With respect to learning a new skill:
- To learn a new skill you generally need to be pushing at your limits. This means you will be continually ‘failing’. This is a vital part of learning and improving. If you are not frequently failing then it is likely you are not trying hard enough and you will not be learning nearly as effectively as you could be.
- If you are trying to learn a skill, then read up on or get taught the best way to do it, then practice, practice, practice, with focused practice sessions and pushing the envelope as you do so. Get a mentor or someone who can help ensure you are not practicing bad habits. It is important to get frequent feedback which you use to continually improve your performance.
- When developing skills look at how masters do it. Then try to copy them. Compare your outputs with theirs and look at how to improve.
- Have patience when learning a new skill. Keep practicing and you will learn it. If you expect to magically learn it with little effort you will be disappointed. If however you put in the effort, and keep putting in the effort, and keep going despite obstacles and sometimes slow progress, you will succeed in getting very good.
- Mentally practicing a skill, rehearsing it in your mind, contributes to your getting better at it.

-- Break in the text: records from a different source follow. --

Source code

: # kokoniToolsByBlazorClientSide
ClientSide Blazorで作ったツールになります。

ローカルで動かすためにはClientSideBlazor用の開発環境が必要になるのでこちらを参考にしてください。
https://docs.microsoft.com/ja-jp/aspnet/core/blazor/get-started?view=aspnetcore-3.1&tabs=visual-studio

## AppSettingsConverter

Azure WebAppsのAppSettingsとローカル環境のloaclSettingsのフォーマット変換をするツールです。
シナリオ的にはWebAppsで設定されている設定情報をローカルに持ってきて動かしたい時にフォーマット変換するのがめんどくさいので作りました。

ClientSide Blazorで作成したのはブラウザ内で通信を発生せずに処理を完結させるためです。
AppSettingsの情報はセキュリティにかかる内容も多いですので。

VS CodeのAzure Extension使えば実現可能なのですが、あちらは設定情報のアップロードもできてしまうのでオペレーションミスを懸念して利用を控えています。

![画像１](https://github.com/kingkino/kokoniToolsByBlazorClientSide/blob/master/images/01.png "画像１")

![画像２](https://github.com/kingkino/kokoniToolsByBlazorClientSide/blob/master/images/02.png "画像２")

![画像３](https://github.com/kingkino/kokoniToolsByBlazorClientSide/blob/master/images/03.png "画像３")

- Improvement is often not a linear response to our learning or practice efforts. Often we are seemingly making no improvement at all, before we then we make some quick and significant improvements, get to a new level, and then seemingly level off again. Do not get disheartened during the periods of seeming lack of improvement. Without you continuing to learn or practice during these periods you would not make the dramatic improvements later on.